## BLOCCO DI TESTO
──────

Quindi, conclude Brzezinski, "la capacità degli Stati Uniti di
esercitare un'effettiva supremazia mondiale dipenderà dal modo con cui sapranno
affrontare i complessi equilibri di forza nell'Eurasia: e la priorità deve
essere quella di tenere sotto controllo l'ascesa di altre potenze regionali
(predominanti e antagoniste) in modo che non minaccino la supremazia mondiale
degli Stati Uniti".
"Per usare una terminologia che riecheggia l'epoca più brutale degli
antichi imperi, tre sono i grandi imperativi della geo-strategia imperiale:
impedire collusioni e mantenere tra i vassalli la dipendenza in termini di
sicurezza, garantire la protezione e l'arrendevolezza dei tributari e impedire
ai barbari di stringere alleanze".
Gli Stati Uniti vogliono in primo luogo evitare che in Russia si affermi un
potere politico influenzato dai comunisti, avverso al liberismo selvaggio che
ha precipitato il Paese nella crisi più nera e volto a ristabilire una collocazione
internazionale della Russia non subalterna all'Occidente. Per questo il deposto
premier Primakov era ed è considerato un avversario temibile: è sostenuto da
una Duma dominata dai comunisti, sorretto da un consenso popolare dell'80%,
favorito alle elezioni presidenziali dell'anno prossimo, mentre il consenso
degli uomini di fiducia degli Stati Uniti, come Eltsin e Cernomyrdin è
precipitato al 5-10%. Anche per questo Eltsin lo ha destituito (rendendo ormai
drammatico il fossato tra paese reale e paese "legale", ai limiti di
uno scontro interno che potrebbe precipitare in forme drammatiche), dopo
avergli sottratto il dossier "guerra in Jugoslavia" per affidarlo a
Cernomyrdin. In modo che l'eventuale successo di una mediazione diplomatica russa
avvenga su una linea più docile alle volontà della Nato, e che sia il nucleo
eltsiniano (e non Primakov e la sua squadra) a trarne i maggiori benefici di
immagine, in vista delle prossime scadenze elettorali in Russia.
Gli Usa vogliono inoltre favorire una evoluzione della Cina per cui le forze
espressione di una nuova borghesia interna legata al mercato internazionale
(che auspica un legame preferenziale e docile con gli Stati Uniti) prendano
gradualmente il sopravvento sulle forze sociali e politiche che restano legate
a un progetto originale e inedito di lunga transizione al socialismo, con una
economia mista in cui il pubblico resti comunque prevalente sul privato. Il
bombardamento pianificato dell'ambasciata cinese a Belgrado, era certo un test
per vedere fino a che punto la Cina era in grado di assumere sulla guerra in
Jugoslavia un profilo forte e autonomo dagli Usa e la reazione degli studenti
cinesi (da molti considerati ormai succubi del modello americano) è stato un
segnale più che incoraggiante di tenuta di un orientamento antimperialista, di
dignità nazionale, di autonomia di valori, che parla alle nuove generazioni del
mondo intero. Ma quelle bombe si proponevano, da parte dei fautori della guerra
totale contro la Jugoslavia, anche l'obbiettivo di inasprire le relazioni
internazionali e rendere impossibile in sede Onu una risoluzione ragionevole e
negoziata (non imposta dalla Nato) tra tutte le parti in causa del conflitto
balcanico.

──────

## ATTIVITÀ DA SVOLGERE
Prosegua il brano sulla geostrategia statunitense, riprendendolo subito dopo la sua ultima frase. Le righe riportate qui sotto non hanno alcuna attinenza con il brano sulla geostrategia statunitense.

## MATERIALE
──────

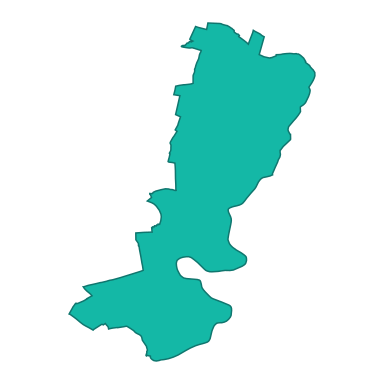 Bogata, Mures, Romania (Albers equal-area conic projection)
{"feature_id": "2599482B98155528688237", "entity_name": "Bogata", "entity_type": "district", "adm_level": 2, "iso_a3": "ROU", "parent_name": "Romania", "parent_adm1": "Mures", "projection": "albers", "projection_center": [24.128, 46.48], "detail": "fine", "context": "isolated", "style": "filled", "palette": "teal", "viewbox_px": 384, "rotation_deg": 0, "n_neighbors": 0, "source": "geoboundaries", "source_scale": "gbopen_adm2", "svg_char_len": 5929}
<svg xmlns="http://www.w3.org/2000/svg" viewBox="0 0 384 384"><path d="M220.3,322.7L221.9,322.7L224.3,322.1L226.5,321.1L228.7,319.2L230.4,317.0L231.1,315.3L231.6,310.5L231.5,308.5L231.1,307.1L230.3,306.0L229.0,305.1L221.8,302.1L213.1,298.8L211.3,297.9L209.5,296.3L205.2,291.9L203.4,289.8L202.2,288.0L201.7,286.7L201.3,284.3L200.6,281.7L200.1,280.7L199.4,280.1L197.2,279.5L186.6,278.6L183.8,278.0L183.0,277.5L181.8,276.6L180.4,275.4L179.1,273.2L177.6,270.3L177.0,268.5L176.5,266.0L176.3,263.1L177.0,260.5L178.4,259.2L180.4,258.0L183.0,257.2L186.4,256.7L188.8,256.7L191.3,257.6L193.9,259.5L197.7,262.6L204.3,269.1L205.7,270.3L207.1,271.0L209.6,271.7L211.7,271.8L218.3,271.4L221.9,270.8L225.2,270.4L229.9,270.5L233.4,270.0L242.2,266.2L244.2,264.9L245.2,264.0L245.8,263.0L246.5,260.6L246.5,259.1L246.4,257.9L246.1,256.9L245.6,256.2L244.0,254.8L241.3,252.9L236.3,250.0L232.6,247.3L230.9,245.6L229.7,244.1L229.0,242.6L228.0,239.9L228.0,238.6L228.7,234.2L230.7,224.6L231.1,222.3L231.3,220.5L231.2,218.8L230.7,217.0L228.5,212.1L228.1,210.0L228.3,209.3L228.6,208.8L229.1,208.3L230.2,207.7L232.3,206.9L234.0,206.4L236.7,205.8L239.5,205.0L241.6,204.0L242.9,203.0L244.7,200.9L246.6,198.3L250.8,193.3L254.8,188.8L256.0,187.0L257.9,183.1L258.5,181.9L260.4,179.4L261.6,178.4L262.9,177.6L267.1,176.7L270.3,175.9L271.9,175.1L272.6,174.9L272.5,173.5L273.7,170.9L275.0,167.8L277.6,162.1L278.3,159.9L279.9,157.0L280.2,155.6L280.4,154.7L280.4,154.1L280.3,153.5L280.1,152.4L280.1,150.3L280.5,150.1L283.3,146.4L286.1,143.8L290.5,139.6L290.6,138.8L290.5,134.3L289.9,134.1L288.2,130.8L288.1,130.1L288.0,129.5L288.1,128.8L288.6,126.7L293.4,121.0L296.0,118.1L298.1,115.4L299.6,113.2L300.5,111.6L300.3,107.8L300.4,107.2L300.5,106.7L302.9,105.2L303.9,104.4L305.5,102.7L307.5,98.6L308.6,96.3L309.3,94.3L309.7,93.0L310.0,91.4L310.1,90.3L309.9,89.4L308.9,87.2L311.5,83.3L313.1,80.5L314.1,78.3L314.9,75.8L314.8,72.5L313.1,69.8L312.4,69.2L310.4,67.0L309.9,66.0L309.5,65.4L306.0,62.8L305.5,62.3L305.6,61.9L305.7,61.7L305.7,61.4L305.1,60.8L305.0,60.3L303.7,58.2L303.2,57.7L300.5,55.3L298.6,54.1L298.3,54.0L297.1,54.0L296.2,53.6L294.7,53.8L293.1,53.8L292.4,53.6L290.0,53.4L286.4,53.6L282.7,54.0L281.8,54.2L281.3,54.4L279.0,54.6L276.2,54.7L276.1,55.4L276.2,55.6L276.2,55.8L275.8,56.0L275.2,56.2L274.8,56.4L272.1,57.4L271.9,57.7L271.4,57.6L270.2,57.8L269.9,58.1L263.2,56.6L263.2,56.4L259.2,54.6L264.2,36.8L262.0,35.6L260.4,34.2L259.2,33.5L254.9,31.3L253.3,30.3L252.7,32.7L250.3,38.8L248.3,44.2L246.8,42.7L243.9,40.4L241.5,38.6L238.7,36.6L239.4,35.5L238.2,34.2L237.9,34.1L236.7,33.9L234.6,32.4L234.2,32.0L234.1,31.7L234.2,30.9L234.1,30.4L233.6,29.9L232.3,29.0L232.1,28.6L231.7,28.3L231.2,28.1L230.1,27.3L228.7,26.4L227.0,25.5L226.5,25.5L223.8,24.8L222.5,24.4L221.0,23.7L219.7,23.5L207.9,23.0L207.4,25.7L206.6,29.5L198.2,27.4L195.6,26.5L189.8,39.2L191.3,40.4L192.8,41.1L191.4,41.9L191.1,41.9L190.2,41.5L189.7,41.5L189.3,41.7L189.0,42.3L188.4,43.0L187.2,43.0L185.1,45.4L184.3,45.3L183.8,45.9L183.0,45.4L182.5,45.8L182.0,45.8L181.4,46.3L181.6,46.7L183.1,47.1L186.7,47.7L189.3,48.0L190.1,48.0L191.2,47.8L192.5,47.8L201.2,50.5L200.8,51.9L200.0,53.4L199.5,54.6L198.8,58.1L198.6,58.8L197.8,60.6L196.9,62.5L196.6,63.3L195.9,65.3L195.2,68.0L194.6,69.2L194.6,69.7L194.7,70.1L194.6,71.6L194.3,72.7L193.2,75.2L193.1,76.2L193.1,83.3L191.3,83.9L189.6,84.2L184.3,84.8L184.1,84.7L179.2,85.4L175.7,86.2L175.0,90.0L173.8,94.7L179.9,95.7L175.6,114.6L180.5,116.8L178.3,123.3L177.8,125.2L175.2,129.9L177.0,131.3L174.1,136.0L172.9,137.6L172.3,138.6L170.5,141.9L170.2,142.5L170.2,143.5L170.8,144.6L171.0,145.7L170.9,147.1L170.9,149.3L170.7,150.7L170.1,151.9L169.4,153.1L169.4,153.4L169.6,153.7L170.0,153.9L169.1,157.8L168.5,159.8L168.3,160.8L168.1,161.4L168.1,161.6L168.9,162.1L172.3,162.5L174.9,163.1L175.2,166.4L175.4,170.6L175.5,178.6L175.8,184.5L175.9,189.5L176.1,190.4L175.2,190.5L173.8,190.1L172.5,189.6L170.3,189.5L168.7,189.0L165.4,188.8L161.1,189.7L155.8,191.1L153.3,192.3L152.9,192.8L152.7,193.3L152.2,193.6L149.8,193.5L149.9,194.4L150.4,194.7L151.1,196.3L151.5,197.5L147.3,201.0L151.9,202.8L154.0,204.0L155.7,205.5L156.6,206.5L159.4,210.4L161.0,214.3L161.3,216.8L160.8,220.7L159.6,224.4L158.1,224.1L158.0,224.8L156.6,225.0L156.3,225.9L154.7,225.8L154.6,226.2L154.2,226.3L154.2,226.8L152.5,226.9L152.5,227.8L151.7,227.8L152.1,232.1L146.7,232.3L146.1,232.3L143.5,232.4L138.0,232.8L136.5,232.9L136.5,233.0L135.8,233.0L135.9,239.8L137.6,242.2L138.4,243.5L138.6,244.8L138.4,245.0L138.9,246.0L138.7,246.1L139.1,246.6L139.5,249.5L140.8,256.3L142.0,263.4L142.5,265.7L143.2,270.3L141.3,271.1L138.8,271.9L120.5,277.6L115.9,278.9L112.6,279.8L109.7,280.3L107.3,281.0L106.8,281.2L101.8,282.4L100.3,282.6L95.4,283.8L88.1,285.4L83.8,286.8L83.3,286.8L83.9,287.8L84.8,289.0L86.9,291.1L89.6,293.3L90.7,294.3L92.0,295.8L87.0,298.6L87.2,298.8L83.6,300.9L77.8,303.4L76.4,303.6L76.0,303.2L75.0,304.1L74.3,305.2L72.8,307.2L72.4,308.1L69.1,314.0L70.3,314.5L73.9,317.1L76.4,319.0L80.3,322.3L83.3,324.6L85.9,326.1L89.0,327.7L93.1,330.1L93.6,329.5L101.4,324.5L101.9,324.4L102.3,324.4L102.9,324.7L103.3,324.9L105.3,323.5L106.2,324.7L107.9,326.5L108.3,327.5L108.6,329.0L110.5,328.5L112.5,328.1L117.2,327.5L117.5,327.7L123.9,326.7L126.4,326.2L127.1,326.4L130.2,328.3L133.6,330.6L134.1,331.1L134.5,331.6L135.2,332.3L135.8,332.8L137.6,333.8L139.5,334.7L140.9,335.8L141.7,337.2L142.4,340.3L142.6,340.6L146.5,346.4L146.6,347.2L147.3,349.5L147.4,350.4L146.8,351.3L146.8,352.7L146.6,353.5L146.3,354.2L146.0,355.4L146.1,355.6L146.5,356.0L146.8,355.8L147.2,355.3L147.9,355.6L148.6,355.7L148.8,355.8L150.4,356.1L150.4,357.5L151.1,358.6L152.1,359.5L153.6,360.5L154.5,360.7L156.3,361.0L159.2,360.5L160.8,359.9L163.9,359.6L168.4,358.7L173.3,357.1L178.1,355.0L186.0,350.4L190.4,348.0L195.6,345.7L199.6,344.4L202.4,343.7L205.4,342.8L207.3,342.1L208.6,341.2L209.4,340.0L210.1,338.7L211.8,331.5L212.3,329.9L213.9,326.2L214.6,325.2L216.6,323.3L218.1,322.9L220.3,322.7Z" fill="#14b8a6" stroke="#0f766e" stroke-width="1.5"/></svg>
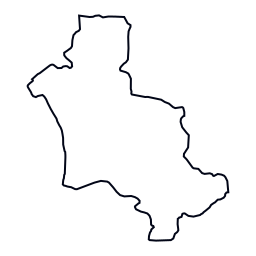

──────

## RISPOSTA ALL'ESERCIZIO
Anche sull'India, potenza nucleare, gli Usa premono per sottrarla alla sua storica
collocazione di non allineamento, che conserva forti radici nel Paese, per
imporle una linea di privatizzazioni selvagge e di smantellamento del ruolo
dello Stato in economia (tuttora consistente) e omologarla al modello
neo-liberale.
In Europa si cerca di impedire che si affermi un modello sociale diverso da
quello neo-liberale ed un sistema di sicurezza alternativo alla Nato e alla
tutela americana sull'Europa. Tanto più se ciò dovesse prefigurare un quadro di
cooperazione economica, politica e militare di tutta l'Europa, dall'Atlantico
agli Urali, passando per i Balcani. Il che configurerebbe una entità economica
geopolitica e di sicurezza di prima grandezza nel panorama mondiale e
scalzerebbe l'influenza predominante degli Usa sul vecchio continente. Proprio
Primakov è stato e rimane uno dei più convinti assertori di questo asse
Russia-Unione Europea ad Ovest, e di un altro asse Russia-Cina-India ad
oriente, che marcherebbero una evoluzione multipolare degli assetti planetari e
degli stessi rapporti in seno alle Nazioni Unite, minando il progetto americano
di egemonia globale unipolare, che comporta invece l'affossamento dell'Onu e la
trasformazione della nuova Nato a guida americana in regolatore supremo di ogni
controversia internazionale.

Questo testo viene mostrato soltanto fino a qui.